The example screenshot and Histogram of above DPDK trace using Tracecompass.

https://github.com/jerinjacobk/share/blob/master/dpdk_trace.JPG


[2] Added performance test case to find the Trace overhead.
Command to test trace overhead. It is the overhead of writing
zero-argument trace.

echo "trace_perf" | sudo ./build/app/test/dpdk-test  -c 0x3 --trace-level=8
EAL: Detected 56 lcore(s)
EAL: Detected 2 NUMA nodes
EAL: Trace dir: /root/dpdk-traces/rte-2020-02-15-PM-03-37-33
RTE>>trace_perf
Timer running at 2600.00MHz
ZERO_ARG: cycles=17.901031 ns=6.885012
Test OK

[3] The above test is ported to LTTng for finding the LTTng trace
overhead.
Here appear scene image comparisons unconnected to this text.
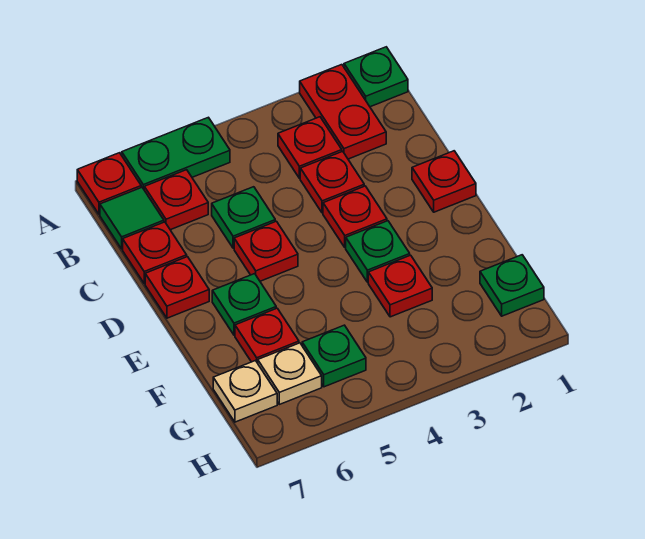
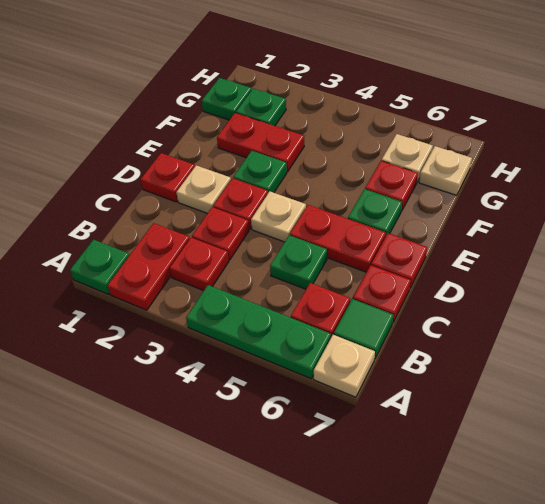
green 1x2 plate [122,117,230,189] -> green 1x3 plate [186,285,331,379]
red 1x1 plate [77,153,141,214] -> tan 1x1 plate [314,335,375,397]
none -> tan 1x1 plate [176,165,231,213]
none -> tan 1x1 plate [251,191,306,242]
red 1x1 plate [234,221,298,281] -> red 1x2 plate [290,205,386,272]
red 1x1 plate [368,255,432,317] -> red 1x2 plate [217,113,304,172]
green 1x1 plate [302,325,366,387] -> green 1x1 plate moved to [236,89,286,126]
It available at
https://github.com/jerinjacobk/lttng-overhead
https://github.com/jerinjacobk/lttng-overhead/blob/master/README

File walkthrough:

lib/librte_eal/common/include/rte_trace.h - Public API for Trace
provider and Trace control
lib/librte_eal/common/eal_common_trace.c - main trace implemention
lib/librte_eal/common/eal_common_trace_ctf.c - CTF metadata spec implementation
lib/librte_eal/common/eal_common_trace_utils.c - command line utils
and filesystem operations.
lib/librte_eal/common/eal_common_trace_points.c -  trace points for EAL library
lib/librte_eal/common/include/rte_trace_eal.h - EAL tracepoint public API.
lib/librte_eal/common/eal_trace.h - Private trace header file.


> I think, based on the performance we can decide one or another?

The above performance data shows a much higher improvement with LTTng.

Let me know if anyone have any comments on this and or any suggestion.
If there are no comments, I will submit the v1 with after code clean
up before the 20.05 proposal deadline.